▶

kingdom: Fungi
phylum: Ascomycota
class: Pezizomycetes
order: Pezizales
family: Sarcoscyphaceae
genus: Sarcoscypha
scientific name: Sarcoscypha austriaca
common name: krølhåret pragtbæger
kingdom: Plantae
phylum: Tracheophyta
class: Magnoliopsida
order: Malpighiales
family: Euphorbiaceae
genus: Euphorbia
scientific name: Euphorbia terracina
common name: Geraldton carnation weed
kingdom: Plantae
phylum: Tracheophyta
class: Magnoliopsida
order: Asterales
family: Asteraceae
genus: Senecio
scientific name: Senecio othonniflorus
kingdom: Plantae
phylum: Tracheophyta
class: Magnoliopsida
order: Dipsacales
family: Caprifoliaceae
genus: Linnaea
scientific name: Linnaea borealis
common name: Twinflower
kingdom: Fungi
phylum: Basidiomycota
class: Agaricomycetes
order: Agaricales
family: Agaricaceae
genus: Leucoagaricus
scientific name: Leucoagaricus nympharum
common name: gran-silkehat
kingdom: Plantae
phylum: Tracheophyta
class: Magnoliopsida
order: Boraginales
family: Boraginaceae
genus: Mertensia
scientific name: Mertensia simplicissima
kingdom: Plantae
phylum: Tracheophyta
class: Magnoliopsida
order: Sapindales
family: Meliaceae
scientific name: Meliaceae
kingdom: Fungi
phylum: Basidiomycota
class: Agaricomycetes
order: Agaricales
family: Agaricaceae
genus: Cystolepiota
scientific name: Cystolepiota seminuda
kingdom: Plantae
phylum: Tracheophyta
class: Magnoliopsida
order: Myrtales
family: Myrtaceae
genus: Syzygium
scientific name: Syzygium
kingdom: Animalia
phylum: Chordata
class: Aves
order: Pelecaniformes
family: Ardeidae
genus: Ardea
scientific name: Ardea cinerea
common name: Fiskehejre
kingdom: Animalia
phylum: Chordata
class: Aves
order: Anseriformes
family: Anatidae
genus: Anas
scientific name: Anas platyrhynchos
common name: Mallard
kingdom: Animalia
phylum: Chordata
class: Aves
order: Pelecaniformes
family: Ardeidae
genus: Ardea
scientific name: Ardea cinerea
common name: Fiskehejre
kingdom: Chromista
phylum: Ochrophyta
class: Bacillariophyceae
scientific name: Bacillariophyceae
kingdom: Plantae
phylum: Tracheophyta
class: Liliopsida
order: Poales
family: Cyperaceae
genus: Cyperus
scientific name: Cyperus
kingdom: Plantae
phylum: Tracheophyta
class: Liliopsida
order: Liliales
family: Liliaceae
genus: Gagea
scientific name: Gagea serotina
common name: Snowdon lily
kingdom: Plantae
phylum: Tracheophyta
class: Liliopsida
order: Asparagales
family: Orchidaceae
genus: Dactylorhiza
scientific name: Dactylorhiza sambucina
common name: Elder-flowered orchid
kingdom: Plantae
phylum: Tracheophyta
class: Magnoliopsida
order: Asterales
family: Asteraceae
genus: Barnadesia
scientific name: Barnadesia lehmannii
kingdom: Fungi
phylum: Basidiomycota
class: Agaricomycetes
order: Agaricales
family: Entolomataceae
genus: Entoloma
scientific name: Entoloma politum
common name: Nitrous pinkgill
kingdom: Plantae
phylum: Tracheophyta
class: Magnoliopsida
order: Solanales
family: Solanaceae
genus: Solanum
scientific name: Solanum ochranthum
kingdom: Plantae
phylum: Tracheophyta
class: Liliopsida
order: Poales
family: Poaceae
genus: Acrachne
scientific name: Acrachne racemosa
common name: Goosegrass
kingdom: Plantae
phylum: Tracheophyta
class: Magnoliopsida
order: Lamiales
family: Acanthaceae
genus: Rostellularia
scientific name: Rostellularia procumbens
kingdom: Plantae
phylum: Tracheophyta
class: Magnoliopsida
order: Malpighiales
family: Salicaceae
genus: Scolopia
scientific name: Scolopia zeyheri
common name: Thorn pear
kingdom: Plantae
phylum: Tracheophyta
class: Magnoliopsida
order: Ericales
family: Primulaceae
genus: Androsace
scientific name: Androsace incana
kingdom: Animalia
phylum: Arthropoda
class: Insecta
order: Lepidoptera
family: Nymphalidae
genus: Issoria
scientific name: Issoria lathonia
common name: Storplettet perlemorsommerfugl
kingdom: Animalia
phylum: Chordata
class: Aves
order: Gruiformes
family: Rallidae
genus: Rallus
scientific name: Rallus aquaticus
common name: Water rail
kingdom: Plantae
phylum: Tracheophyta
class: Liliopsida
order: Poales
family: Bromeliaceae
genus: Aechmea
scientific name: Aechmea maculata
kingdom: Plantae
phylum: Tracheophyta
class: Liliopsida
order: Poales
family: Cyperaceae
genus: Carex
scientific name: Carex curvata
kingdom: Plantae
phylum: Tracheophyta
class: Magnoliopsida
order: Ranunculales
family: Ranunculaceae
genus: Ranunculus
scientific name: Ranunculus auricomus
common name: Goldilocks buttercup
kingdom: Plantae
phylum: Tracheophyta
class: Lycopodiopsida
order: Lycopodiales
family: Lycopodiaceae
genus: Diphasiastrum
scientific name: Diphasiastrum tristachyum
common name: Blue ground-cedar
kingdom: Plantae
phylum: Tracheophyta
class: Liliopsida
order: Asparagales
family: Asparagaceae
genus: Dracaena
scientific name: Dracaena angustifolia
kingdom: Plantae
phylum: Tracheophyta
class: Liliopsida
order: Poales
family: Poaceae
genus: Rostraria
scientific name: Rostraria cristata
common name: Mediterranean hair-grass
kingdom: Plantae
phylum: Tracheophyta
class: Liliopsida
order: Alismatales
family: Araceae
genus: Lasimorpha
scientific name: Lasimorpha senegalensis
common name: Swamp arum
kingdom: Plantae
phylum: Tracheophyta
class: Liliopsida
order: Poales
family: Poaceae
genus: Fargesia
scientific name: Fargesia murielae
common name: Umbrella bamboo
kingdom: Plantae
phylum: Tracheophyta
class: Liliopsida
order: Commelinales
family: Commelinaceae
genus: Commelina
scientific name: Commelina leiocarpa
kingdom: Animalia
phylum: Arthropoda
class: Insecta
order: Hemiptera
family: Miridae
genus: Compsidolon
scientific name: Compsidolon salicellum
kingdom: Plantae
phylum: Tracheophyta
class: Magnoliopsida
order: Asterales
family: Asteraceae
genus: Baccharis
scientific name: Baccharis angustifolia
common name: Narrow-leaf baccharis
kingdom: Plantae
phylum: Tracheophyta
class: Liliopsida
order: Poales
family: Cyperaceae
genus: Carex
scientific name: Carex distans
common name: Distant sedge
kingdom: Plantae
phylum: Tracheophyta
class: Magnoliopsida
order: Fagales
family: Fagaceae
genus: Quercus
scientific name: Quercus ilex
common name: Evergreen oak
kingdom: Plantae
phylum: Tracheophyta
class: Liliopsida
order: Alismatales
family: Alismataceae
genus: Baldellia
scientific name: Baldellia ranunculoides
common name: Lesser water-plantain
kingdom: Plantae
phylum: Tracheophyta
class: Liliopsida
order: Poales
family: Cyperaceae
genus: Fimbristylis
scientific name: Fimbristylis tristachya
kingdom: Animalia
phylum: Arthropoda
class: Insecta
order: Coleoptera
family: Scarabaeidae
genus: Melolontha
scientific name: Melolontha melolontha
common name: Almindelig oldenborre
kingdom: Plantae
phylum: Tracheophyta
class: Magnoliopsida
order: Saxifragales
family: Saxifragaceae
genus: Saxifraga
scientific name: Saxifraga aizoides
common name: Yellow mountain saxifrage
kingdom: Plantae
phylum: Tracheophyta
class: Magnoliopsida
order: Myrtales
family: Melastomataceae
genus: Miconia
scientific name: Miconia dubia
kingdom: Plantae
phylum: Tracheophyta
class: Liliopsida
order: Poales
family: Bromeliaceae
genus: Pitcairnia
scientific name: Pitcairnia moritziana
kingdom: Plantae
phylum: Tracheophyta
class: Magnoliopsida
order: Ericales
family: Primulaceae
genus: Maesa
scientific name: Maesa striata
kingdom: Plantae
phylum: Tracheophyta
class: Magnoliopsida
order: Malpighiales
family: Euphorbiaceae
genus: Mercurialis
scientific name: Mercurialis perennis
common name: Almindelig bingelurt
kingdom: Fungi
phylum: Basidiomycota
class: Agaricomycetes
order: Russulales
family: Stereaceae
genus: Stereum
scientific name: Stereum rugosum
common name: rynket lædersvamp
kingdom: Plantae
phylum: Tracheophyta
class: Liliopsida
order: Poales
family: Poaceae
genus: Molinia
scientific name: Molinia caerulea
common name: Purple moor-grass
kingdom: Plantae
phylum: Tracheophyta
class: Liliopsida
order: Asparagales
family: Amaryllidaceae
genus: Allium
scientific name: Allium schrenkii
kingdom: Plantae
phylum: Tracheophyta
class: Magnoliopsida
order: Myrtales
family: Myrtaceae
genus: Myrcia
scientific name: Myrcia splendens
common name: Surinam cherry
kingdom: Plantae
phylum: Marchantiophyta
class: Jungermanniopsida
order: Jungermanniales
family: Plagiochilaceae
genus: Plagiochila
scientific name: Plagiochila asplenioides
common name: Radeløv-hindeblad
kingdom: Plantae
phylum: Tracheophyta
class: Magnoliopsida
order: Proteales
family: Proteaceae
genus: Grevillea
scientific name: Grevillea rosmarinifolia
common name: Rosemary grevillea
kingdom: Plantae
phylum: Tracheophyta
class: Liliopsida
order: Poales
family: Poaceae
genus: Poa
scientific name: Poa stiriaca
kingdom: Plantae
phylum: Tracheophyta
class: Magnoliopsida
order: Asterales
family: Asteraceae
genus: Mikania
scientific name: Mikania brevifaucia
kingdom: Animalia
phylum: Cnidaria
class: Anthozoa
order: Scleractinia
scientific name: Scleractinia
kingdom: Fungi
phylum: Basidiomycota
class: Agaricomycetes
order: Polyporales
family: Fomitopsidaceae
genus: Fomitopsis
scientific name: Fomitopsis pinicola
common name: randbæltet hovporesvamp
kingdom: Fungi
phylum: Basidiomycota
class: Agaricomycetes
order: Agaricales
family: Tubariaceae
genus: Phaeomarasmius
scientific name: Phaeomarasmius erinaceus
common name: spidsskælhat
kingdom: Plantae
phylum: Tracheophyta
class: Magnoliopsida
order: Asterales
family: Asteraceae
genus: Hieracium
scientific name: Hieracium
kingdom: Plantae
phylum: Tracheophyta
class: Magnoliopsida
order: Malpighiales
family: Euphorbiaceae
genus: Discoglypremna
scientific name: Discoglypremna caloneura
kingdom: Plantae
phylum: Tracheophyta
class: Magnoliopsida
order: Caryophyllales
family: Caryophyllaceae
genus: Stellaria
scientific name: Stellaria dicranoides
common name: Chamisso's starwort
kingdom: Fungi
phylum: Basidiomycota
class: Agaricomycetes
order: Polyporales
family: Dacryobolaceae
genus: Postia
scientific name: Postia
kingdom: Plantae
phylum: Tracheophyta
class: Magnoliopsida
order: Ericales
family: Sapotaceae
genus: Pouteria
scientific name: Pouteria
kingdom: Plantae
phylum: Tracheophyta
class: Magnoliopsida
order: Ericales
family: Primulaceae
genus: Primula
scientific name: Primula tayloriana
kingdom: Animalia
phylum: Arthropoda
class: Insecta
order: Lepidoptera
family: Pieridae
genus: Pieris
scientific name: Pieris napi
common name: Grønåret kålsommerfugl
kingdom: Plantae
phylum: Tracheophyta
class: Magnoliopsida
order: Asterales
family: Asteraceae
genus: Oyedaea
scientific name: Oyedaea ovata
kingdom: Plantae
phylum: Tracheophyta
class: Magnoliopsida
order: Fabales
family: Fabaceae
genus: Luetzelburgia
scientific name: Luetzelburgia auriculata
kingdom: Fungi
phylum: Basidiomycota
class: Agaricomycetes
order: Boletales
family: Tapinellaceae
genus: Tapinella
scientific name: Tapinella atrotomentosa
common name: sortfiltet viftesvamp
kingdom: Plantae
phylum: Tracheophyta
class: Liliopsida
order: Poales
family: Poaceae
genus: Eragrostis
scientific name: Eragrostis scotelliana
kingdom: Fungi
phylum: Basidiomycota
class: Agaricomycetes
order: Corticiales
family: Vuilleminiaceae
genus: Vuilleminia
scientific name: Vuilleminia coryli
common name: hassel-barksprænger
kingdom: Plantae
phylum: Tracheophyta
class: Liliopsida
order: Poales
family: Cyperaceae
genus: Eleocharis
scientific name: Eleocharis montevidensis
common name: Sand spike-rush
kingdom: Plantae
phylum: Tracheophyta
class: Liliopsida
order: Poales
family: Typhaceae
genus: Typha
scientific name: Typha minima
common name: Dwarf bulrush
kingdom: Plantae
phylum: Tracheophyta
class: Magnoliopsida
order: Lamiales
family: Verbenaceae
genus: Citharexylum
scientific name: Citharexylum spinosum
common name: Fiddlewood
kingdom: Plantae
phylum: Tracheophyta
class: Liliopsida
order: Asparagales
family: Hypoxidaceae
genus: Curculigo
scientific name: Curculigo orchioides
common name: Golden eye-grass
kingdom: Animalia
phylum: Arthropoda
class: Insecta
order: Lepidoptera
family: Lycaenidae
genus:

◀

Retype each line from the beginning of the items up to and including the line with "genus: Linnaea", matching them character for character.

kingdom: Fungi
phylum: Ascomycota
class: Pezizomycetes
order: Pezizales
family: Sarcoscyphaceae
genus: Sarcoscypha
scientific name: Sarcoscypha austriaca
common name: krølhåret pragtbæger
kingdom: Plantae
phylum: Tracheophyta
class: Magnoliopsida
order: Malpighiales
family: Euphorbiaceae
genus: Euphorbia
scientific name: Euphorbia terracina
common name: Geraldton carnation weed
kingdom: Plantae
phylum: Tracheophyta
class: Magnoliopsida
order: Asterales
family: Asteraceae
genus: Senecio
scientific name: Senecio othonniflorus
kingdom: Plantae
phylum: Tracheophyta
class: Magnoliopsida
order: Dipsacales
family: Caprifoliaceae
genus: Linnaea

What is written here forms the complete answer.